Perhaps it’s got to do with the conditioning from my childhood and living in a strongly patriarchal society like Kuwait, where the approval and regard of men in my life as a girl still remains ingrained. A society where the beauty of a young teenage girl could easily be gauged by the number of boys that made lewd remarks as you walked by, or honked as they drove by, or even worse—followed you around.
As I grew older, this life became the norm. I didn’t hide or feel I needed to make myself invisible anymore, as the younger version of me did. Most of the time, I just became oblivious to it. I accepted it and learned to manage the attention, knowing it was impossible to escape. I never viewed it as harassment back then. This was everyday life in Kuwait for many girls. The ability to see it for what it was—harassment—was an awareness I gained after living in America for a while.
I also belong to a generation of women who grew up with Disney princesses waiting to be rescued by prince charming. God only knows how many times I have watched “Sleeping Beauty”; how wrongly I have internalized the message. It wasn’t Disney alone that had this impact, Bollywood movies probably made a bigger mark. They constantly reaffirmed the idea that your sex appeal to men is what validates you as a woman. As a feminist adult, I reject all these notions, but the conditioning is deep-seated.
Without a man’s gaze, I no longer feel attractive.
Patriarchy won’t die on its own.

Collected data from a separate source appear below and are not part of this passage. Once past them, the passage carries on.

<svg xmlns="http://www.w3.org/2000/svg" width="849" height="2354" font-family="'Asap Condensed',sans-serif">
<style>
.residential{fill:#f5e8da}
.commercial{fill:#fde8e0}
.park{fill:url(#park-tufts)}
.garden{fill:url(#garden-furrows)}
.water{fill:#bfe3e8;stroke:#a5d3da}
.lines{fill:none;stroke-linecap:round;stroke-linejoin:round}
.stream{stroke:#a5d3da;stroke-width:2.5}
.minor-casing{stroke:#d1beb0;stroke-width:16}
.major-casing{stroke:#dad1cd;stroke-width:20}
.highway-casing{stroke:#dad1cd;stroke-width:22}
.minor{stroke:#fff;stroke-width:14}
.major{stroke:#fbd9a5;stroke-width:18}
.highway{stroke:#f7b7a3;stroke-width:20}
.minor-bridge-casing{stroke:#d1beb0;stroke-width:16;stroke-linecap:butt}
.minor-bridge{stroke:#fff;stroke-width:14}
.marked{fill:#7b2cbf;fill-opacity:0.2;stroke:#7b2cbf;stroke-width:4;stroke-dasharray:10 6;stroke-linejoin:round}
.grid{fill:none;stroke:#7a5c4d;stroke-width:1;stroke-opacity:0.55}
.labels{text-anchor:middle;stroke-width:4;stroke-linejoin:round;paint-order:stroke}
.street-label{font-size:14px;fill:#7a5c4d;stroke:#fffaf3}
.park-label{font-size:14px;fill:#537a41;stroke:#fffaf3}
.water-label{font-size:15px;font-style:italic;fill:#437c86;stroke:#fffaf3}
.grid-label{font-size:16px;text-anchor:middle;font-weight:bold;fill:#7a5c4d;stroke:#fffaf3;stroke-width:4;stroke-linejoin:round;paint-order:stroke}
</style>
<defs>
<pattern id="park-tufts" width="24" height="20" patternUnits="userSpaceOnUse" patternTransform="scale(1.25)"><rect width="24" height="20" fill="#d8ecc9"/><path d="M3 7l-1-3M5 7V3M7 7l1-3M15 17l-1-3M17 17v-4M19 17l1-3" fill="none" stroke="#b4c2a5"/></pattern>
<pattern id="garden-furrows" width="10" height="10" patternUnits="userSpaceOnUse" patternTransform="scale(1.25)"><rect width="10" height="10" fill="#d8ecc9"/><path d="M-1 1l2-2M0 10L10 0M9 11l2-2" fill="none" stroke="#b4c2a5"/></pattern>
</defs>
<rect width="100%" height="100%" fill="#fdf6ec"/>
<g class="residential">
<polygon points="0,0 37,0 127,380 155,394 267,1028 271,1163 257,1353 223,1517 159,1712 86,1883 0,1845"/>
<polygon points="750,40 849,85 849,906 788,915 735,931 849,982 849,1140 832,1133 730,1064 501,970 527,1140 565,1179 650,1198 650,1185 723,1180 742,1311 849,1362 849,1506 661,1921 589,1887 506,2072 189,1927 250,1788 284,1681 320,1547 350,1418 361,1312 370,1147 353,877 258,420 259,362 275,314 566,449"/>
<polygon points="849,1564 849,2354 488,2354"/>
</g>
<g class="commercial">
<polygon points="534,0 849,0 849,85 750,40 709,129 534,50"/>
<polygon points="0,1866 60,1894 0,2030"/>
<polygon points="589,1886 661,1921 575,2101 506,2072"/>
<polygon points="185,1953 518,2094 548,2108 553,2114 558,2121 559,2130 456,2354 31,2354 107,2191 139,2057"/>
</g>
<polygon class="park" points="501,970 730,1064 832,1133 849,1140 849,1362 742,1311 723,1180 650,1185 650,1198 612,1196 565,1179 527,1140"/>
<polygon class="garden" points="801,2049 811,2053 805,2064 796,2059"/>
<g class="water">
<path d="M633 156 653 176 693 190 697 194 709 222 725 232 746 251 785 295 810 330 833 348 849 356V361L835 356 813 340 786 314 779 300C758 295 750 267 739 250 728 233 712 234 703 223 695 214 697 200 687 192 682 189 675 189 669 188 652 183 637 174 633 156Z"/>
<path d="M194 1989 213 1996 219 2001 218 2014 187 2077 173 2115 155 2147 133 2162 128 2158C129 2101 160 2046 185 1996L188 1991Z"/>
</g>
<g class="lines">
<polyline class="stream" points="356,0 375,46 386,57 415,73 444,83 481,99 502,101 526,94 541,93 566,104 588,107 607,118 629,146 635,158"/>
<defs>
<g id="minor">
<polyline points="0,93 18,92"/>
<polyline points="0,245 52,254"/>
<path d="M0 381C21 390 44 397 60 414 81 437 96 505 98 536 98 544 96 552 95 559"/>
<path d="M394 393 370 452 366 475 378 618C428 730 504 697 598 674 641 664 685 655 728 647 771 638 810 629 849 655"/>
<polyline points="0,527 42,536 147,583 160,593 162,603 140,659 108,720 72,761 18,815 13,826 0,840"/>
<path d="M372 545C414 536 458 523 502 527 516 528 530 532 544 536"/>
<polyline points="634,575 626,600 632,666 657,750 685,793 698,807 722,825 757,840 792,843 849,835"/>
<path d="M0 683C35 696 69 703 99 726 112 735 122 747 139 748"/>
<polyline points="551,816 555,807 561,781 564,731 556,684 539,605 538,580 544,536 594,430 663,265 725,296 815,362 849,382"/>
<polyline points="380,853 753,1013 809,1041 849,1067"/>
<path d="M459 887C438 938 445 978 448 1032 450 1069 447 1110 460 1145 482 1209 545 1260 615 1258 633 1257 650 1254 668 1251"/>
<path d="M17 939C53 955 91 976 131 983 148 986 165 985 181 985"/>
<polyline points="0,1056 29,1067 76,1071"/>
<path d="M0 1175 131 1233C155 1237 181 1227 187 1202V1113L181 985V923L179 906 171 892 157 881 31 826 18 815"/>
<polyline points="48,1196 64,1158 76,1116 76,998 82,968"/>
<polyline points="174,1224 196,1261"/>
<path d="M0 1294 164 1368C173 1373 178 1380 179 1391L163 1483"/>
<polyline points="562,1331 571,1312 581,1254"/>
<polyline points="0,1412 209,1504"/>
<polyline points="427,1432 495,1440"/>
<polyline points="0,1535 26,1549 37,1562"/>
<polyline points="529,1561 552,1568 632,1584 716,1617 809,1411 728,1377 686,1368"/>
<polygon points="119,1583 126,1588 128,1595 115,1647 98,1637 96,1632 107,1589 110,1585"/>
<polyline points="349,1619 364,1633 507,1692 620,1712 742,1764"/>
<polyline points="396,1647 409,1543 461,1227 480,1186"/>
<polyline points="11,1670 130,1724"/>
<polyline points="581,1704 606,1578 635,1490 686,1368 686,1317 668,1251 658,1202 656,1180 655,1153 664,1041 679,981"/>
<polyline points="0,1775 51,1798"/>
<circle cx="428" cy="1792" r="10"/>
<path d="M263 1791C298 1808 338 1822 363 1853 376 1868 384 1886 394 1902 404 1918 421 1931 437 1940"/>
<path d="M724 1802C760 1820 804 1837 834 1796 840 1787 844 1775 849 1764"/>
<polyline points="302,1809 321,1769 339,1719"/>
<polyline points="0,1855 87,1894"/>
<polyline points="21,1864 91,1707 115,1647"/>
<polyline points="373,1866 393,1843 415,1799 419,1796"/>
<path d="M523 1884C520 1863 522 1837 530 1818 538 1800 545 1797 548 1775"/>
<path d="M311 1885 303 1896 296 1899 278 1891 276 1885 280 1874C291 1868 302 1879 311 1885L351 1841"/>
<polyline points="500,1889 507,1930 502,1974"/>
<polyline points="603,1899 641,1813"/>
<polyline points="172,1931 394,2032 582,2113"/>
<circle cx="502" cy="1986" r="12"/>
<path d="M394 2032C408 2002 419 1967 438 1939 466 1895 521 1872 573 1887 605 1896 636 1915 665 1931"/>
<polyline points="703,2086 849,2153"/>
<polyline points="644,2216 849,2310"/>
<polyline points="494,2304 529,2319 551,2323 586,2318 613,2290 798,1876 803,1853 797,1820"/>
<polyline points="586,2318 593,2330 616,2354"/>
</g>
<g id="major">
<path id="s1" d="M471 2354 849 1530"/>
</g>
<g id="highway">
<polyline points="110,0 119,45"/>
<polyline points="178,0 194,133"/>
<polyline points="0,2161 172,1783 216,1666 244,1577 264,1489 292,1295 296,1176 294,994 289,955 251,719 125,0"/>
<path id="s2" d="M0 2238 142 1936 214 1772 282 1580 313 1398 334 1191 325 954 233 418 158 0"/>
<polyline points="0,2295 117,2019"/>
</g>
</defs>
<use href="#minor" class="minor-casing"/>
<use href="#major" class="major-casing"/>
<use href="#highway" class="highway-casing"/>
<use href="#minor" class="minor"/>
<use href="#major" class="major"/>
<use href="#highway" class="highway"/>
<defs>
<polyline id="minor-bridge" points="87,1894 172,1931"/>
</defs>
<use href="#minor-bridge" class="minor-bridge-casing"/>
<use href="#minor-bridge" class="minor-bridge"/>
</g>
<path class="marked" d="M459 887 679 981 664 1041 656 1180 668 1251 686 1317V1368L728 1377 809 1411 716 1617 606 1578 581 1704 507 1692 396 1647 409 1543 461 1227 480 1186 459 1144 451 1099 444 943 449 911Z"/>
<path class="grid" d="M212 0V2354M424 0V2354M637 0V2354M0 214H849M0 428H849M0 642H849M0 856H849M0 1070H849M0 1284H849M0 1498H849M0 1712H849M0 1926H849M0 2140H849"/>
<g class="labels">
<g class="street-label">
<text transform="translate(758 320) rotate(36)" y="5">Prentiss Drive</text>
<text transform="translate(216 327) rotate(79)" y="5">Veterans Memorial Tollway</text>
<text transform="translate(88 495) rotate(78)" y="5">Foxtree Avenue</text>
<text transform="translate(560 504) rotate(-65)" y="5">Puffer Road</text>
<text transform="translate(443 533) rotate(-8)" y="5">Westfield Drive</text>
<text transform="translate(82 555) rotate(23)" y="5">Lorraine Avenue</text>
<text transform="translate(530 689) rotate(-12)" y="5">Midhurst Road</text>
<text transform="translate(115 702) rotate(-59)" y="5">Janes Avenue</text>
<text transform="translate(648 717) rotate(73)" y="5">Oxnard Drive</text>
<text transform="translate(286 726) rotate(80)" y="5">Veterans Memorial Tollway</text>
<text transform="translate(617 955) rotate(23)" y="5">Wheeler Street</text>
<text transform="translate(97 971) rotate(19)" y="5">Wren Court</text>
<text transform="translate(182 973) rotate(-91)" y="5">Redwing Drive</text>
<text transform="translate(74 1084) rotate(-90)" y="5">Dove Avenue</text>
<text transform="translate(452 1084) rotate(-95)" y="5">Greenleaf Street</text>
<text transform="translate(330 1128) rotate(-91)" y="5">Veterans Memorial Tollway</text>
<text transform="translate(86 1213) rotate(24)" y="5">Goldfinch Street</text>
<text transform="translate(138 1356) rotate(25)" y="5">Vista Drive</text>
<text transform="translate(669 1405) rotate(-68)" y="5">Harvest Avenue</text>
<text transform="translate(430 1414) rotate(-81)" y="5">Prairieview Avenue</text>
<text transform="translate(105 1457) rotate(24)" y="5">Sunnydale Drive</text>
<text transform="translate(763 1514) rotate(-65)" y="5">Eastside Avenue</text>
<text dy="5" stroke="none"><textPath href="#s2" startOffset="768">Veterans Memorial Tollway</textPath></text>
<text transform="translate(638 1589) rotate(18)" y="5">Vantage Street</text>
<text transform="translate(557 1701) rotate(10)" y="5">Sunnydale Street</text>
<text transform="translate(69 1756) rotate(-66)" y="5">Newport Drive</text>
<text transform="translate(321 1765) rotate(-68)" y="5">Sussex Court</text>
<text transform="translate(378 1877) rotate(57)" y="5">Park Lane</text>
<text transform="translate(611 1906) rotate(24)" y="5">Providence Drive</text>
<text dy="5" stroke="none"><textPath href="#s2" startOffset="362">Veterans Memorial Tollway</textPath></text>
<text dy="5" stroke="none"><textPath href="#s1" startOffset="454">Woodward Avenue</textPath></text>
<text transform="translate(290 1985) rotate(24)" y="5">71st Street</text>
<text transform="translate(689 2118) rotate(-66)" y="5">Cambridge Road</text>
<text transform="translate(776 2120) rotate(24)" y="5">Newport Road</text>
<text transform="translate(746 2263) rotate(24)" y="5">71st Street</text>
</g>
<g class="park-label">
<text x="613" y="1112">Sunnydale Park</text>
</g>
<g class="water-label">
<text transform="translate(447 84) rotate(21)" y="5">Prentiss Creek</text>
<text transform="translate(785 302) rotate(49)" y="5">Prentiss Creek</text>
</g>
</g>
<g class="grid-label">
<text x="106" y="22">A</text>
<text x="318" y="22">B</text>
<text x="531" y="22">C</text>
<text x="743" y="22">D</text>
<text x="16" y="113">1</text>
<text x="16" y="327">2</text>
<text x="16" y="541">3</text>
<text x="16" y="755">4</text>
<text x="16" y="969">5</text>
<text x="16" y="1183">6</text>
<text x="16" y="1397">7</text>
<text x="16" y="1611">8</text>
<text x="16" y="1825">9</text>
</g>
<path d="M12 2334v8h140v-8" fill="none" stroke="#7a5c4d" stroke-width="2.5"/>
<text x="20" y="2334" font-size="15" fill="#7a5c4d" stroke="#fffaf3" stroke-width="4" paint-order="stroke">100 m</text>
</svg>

Changing society is a slow process. So, I begin with myself. Just when I thought I had spent years fixing myself, along comes another issue that needs to be researched, understood, and then taken into everyday practice. I’ll add this to the list of things I’m working on (including deep breathing) because we all remain a work in progress.
On my unlovable days, I try to shift away from the focus from my aging body to understanding the societal structures that continue to destine me for failure. I can preach to myself about self-love, but the reassurance I was taught to need has a strong grip.
My journey of being a feminist is largely internal—deconstructing the patriarchal impositions that are ingrained in me.
If I don’t forgive myself for the days I slip up, then I’m not on a journey. I am expecting myself to have arrived at the destination. I will continue to reaffirm myself as a complex and worthy human being, more than just my looks and intelligence.
My legacy is to raise my son to be a feminist so he notices the toxic masculinity already appearing in his adolescent male friends and rejects these notions. I hope his journey of self-discovery is less brutal, and I hope he will continue to be shocked when he hears of injustices against women, and in time, learn to take action.
For now, both he and I will continue to take deep breaths to calm the f*ck down as his online Zoom class glitches again.